Merkezi olmayan yönetim sayesinde, kullanılmayan CPU gücünün büyük rezervlerinden yararlanan bir düğüm ağı oluşturarak bu sorunu bir vuruşta ortadan kaldırabiliriz. Merkezi olmayan fiziksel altyapıya (DePIN) yönelik bu modüler yaklaşım, birçok nedenden dolayı mükemmeldir: Neredeyse sonsuz ölçeklenebilirdir, bulut sağlayıcınızla yeni sunucular oluşturmaktan çok daha ucuzdur (maliyetler genellikle %80 civarındadır) ve paralel bilgi işlem ve çözüme katkıda bulunur. -Uygulamaların birbirlerinden daha kolay öğrenebilmesi için yapay zekanın ayrıştırılması. Ek olarak, blockchain teknolojisinin etkinleştirdiği merkezi olmayan yapay zeka, büyük dil modellerinin (LLM'ler) yaratıcılarını kripto belirteçleri ve akıllı sözleşmeler aracılığıyla ödüllendirmek için yenilikçi yollar sunarak yapay zeka alanında yenilikçiliği ve katkıyı ödüllendirmek için sürdürülebilir ve adil bir model sağlar.

Yeni ekonomik modellerin (özellikle dijital belirteçlere dayalı olanlar) yükselişi, yalnızca daha güvenli merkezi olmayan altyapıya olan ihtiyacı artırmakla kalmıyor; o da bunu destekliyor. Yapay zeka ekosistemini token ekonomisine dayandırmak, geliştiricileri daha güvenli yapay zeka aracıları oluşturmaya teşvik ediyor ve bu modelleri sahip olmak için bir kripto cüzdanına sunmalarına olanak tanıyor. Bu, kullanıcılara, verilerinin kendilerine ait olduğu ve onların bilgisi veya izni olmadan paylaşılamayacağı konusunda gönül rahatlığı sağlar.

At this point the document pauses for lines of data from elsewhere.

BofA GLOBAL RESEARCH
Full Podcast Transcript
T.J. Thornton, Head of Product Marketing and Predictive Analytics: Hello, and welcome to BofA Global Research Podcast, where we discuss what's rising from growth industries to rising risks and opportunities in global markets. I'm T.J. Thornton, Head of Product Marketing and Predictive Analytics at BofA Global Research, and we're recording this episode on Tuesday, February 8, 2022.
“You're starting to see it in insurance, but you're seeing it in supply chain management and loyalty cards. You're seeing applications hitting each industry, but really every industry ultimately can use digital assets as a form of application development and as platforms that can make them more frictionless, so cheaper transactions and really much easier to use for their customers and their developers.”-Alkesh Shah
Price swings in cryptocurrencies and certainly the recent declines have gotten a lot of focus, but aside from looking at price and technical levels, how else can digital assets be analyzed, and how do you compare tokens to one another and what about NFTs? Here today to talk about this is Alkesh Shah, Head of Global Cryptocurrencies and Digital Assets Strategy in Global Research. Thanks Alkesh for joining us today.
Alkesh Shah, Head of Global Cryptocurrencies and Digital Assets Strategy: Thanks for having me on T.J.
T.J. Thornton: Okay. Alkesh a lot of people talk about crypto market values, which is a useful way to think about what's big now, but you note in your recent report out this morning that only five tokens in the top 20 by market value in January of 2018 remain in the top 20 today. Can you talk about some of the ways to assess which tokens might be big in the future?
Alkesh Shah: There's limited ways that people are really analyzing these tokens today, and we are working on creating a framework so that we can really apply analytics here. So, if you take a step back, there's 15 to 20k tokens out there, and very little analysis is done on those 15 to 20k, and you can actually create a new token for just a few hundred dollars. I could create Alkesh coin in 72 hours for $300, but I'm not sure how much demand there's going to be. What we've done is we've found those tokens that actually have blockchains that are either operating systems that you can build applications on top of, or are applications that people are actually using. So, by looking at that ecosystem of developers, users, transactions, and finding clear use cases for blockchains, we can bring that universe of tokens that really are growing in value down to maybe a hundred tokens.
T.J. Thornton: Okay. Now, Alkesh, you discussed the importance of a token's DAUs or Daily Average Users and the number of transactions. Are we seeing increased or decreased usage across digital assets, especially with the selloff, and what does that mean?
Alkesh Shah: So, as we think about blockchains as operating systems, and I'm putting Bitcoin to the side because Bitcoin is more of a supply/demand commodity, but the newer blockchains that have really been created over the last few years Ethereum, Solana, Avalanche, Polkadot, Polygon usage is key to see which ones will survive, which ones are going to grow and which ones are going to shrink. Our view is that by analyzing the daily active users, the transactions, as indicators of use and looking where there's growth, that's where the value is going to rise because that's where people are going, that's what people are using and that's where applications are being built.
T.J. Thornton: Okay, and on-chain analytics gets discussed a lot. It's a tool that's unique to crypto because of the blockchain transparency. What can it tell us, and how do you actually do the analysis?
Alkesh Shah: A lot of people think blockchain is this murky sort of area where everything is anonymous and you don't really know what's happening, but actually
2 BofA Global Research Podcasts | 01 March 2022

Belki de hepsinden önemlisi, token modeli, bilgi işlem ve depolama maliyetleri arz ve talebin demir yasasını yansıttığından, yapay zeka projelerinin pazarın gerçekten istediğini ve ihtiyaç duyduğu şeyi sunacağı anlamına gelir. Mevcut tekelleşmeyle yapay zekanın gerçek hayattaki ihtiyaç ve taleplere hizmet etmesine yönelik hiçbir teşvik yok. Merkezi olmayan yönetim altında kullanıcılar, geliştiricileri bir AI aracısının popülaritesine veya dünyaya getirdiği faydaya göre ödüllendirebilir. Bu, şu anda (fakat çok uzun sürmeyecek) yapay zekayı yöneten Büyük Teknoloji oligarşisinden daha farklı olamaz.

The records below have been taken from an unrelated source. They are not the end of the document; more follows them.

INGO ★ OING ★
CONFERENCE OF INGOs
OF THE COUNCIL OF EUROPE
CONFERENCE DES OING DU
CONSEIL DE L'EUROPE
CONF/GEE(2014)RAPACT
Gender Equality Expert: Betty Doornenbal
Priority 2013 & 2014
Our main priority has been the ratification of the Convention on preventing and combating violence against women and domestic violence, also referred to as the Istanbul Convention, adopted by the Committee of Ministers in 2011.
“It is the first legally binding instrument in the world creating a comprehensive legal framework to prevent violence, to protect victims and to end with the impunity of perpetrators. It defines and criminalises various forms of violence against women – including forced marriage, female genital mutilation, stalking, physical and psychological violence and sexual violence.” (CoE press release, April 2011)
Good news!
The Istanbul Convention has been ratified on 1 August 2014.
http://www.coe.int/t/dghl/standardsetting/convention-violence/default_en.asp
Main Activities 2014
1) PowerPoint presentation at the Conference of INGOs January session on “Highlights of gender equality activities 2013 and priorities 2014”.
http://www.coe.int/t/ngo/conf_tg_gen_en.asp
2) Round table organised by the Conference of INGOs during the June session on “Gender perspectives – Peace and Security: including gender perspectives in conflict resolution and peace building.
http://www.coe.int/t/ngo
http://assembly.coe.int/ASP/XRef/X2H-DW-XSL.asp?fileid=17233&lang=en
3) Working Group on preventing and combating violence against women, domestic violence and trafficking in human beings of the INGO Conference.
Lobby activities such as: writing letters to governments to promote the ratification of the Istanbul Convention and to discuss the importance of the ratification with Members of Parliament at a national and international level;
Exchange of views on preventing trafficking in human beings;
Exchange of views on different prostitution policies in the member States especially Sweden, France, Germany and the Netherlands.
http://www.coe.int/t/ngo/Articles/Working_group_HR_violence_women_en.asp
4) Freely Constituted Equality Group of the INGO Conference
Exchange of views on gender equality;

Merkezi olmayan yönetim aynı zamanda Hugging Face gibi platformlarda gördüğümüz güvenlik açıklarına da bir yanıt sağlıyor. Blockchain teknolojisinin hızlı gelişimiyle (özellikle sıfır bilgi (ZK) kanıtları) artık yapay zeka uygulamalarının güvenliğini ve kaynağını garanti altına alacak bir dizi araca sahibiz. Bu gelişmelere yakın olanlarımız için, bu teknolojik dönüşümün hızını ve derinliğini çoğu zaman unutabiliyoruz. Geleneksel bulut sağlayıcıları güncelliğini yitirmiş modelleri korumak için dişe tırnakla mücadele etmiyor; basitçe, merkezi olmayan yönetim ve ZK çok yeni icatlardır ve sektör oyuncularının kendilerinin (ve müşterilerinin) çıkarları doğrultusunda en iyi şekilde nasıl uygulanabileceklerini anlamaları doğal olarak biraz zaman alıyor.

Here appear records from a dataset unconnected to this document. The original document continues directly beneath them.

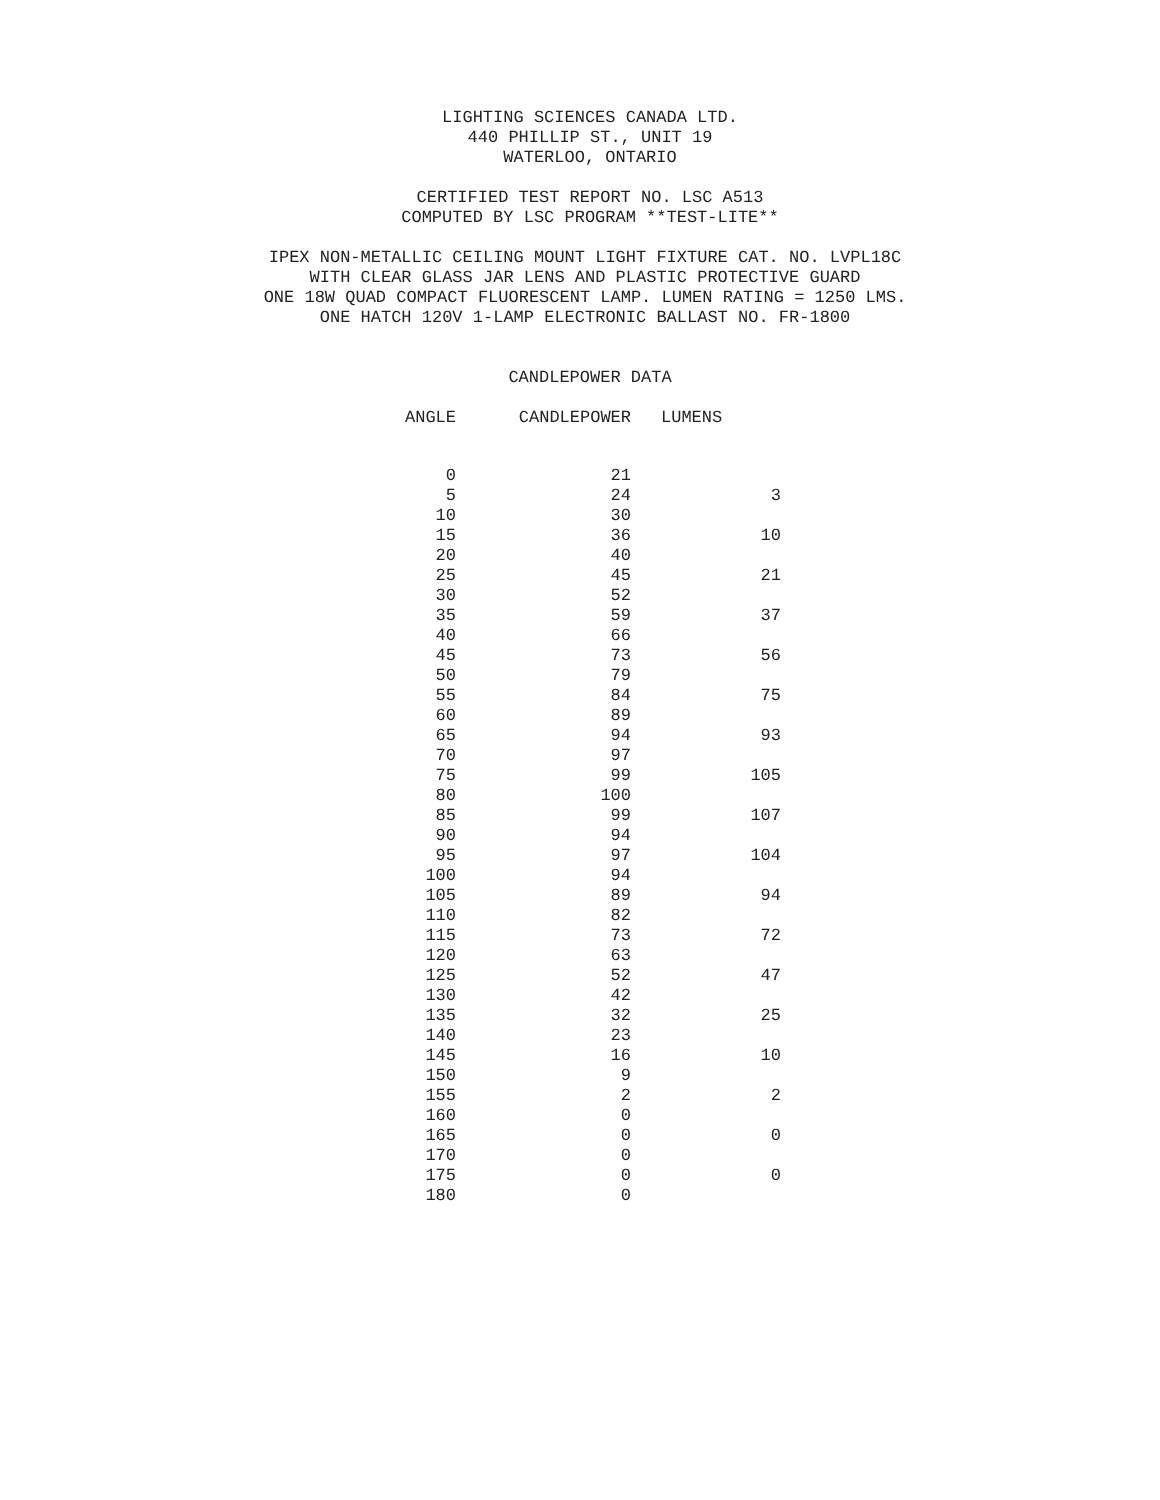LIGHTING SCIENCES CANADA LTD.
440 PHILLIP ST., UNIT 19
WATERLOO, ONTARIO
CERTIFIED TEST REPORT NO. LSC A513
COMPUTED BY LSC PROGRAM **TEST-LITE**
IPEX NON-METALLIC CEILING MOUNT LIGHT FIXTURE CAT. NO. LVPL18C
WITH CLEAR GLASS JAR LENS AND PLASTIC PROTECTIVE GUARD
ONE 18W QUAD COMPACT FLUORESCENT LAMP. LUMEN RATING = 1250 LMS.
ONE HATCH 120V 1-LAMP ELECTRONIC BALLAST NO. FR-1800
CANDLEPOWER DATA
| ANGLE | CANDLEPOWER | LUMENS |
| --- | --- | --- |
| 0 | 21 | |
| 5 | 24 | 3 |
| 10 | 30 | |
| 15 | 36 | 10 |
| 20 | 40 | |
| 25 | 45 | 21 |
| 30 | 52 | |
| 35 | 59 | 37 |
| 40 | 66 | |
| 45 | 73 | 56 |
| 50 | 79 | |
| 55 | 84 | 75 |
| 60 | 89 | |
| 65 | 94 | 93 |
| 70 | 97 | |
| 75 | 99 | 105 |
| 80 | 100 | |
| 85 | 99 | 107 |
| 90 | 94 | |
| 95 | 97 | 104 |
| 100 | 94 | |
| 105 | 89 | 94 |
| 110 | 82 | |
| 115 | 73 | 72 |
| 120 | 63 | |
| 125 | 52 | 47 |
| 130 | 42 | |
| 135 | 32 | 25 |
| 140 | 23 | |
| 145 | 16 | 10 |
| 150 | 9 | |
| 155 | 2 | 2 |
| 160 | 0 | |
| 165 | 0 | 0 |
| 170 | 0 | |
| 175 | 0 | 0 |
| 180 | 0 | |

Bu büyük ölçüde bir eğitim meselesidir: Merkezi olmayan yapay zeka mimarisinin, doğru bir şekilde inşa edildiğinde, tasarım gereği özel ve güvenli olduğunu, zincirdeki tüm verilerin şifrelendiğini ancak yine de farklı projeler, düğümler ve taraflar arasındaki etkileşimi ve işbirliğini desteklediğini göstermek.

Yapay zeka ile merkezileştirme hiçbir düzeyde işe yaramaz: teknik, felsefi, etik veya pazar. Dahası, geliştiricilerden teknoloji sağlayıcılara, sizin ve benim gibi sıradan kullanıcılara kadar Büyük Teknolojinin aşırı etkisinden giderek daha fazla yorulan (ve temkinli davranan) insanların, kendi devrimimizin zamanının açıkça geldiğini öne sürüyorum.

Not: Bu sütunda ifade edilen görüşler yazara aittir ve CoinDesk, Inc.'in veya sahiplerinin ve bağlı kuruluşlarının görüşlerini yansıtmayabilir.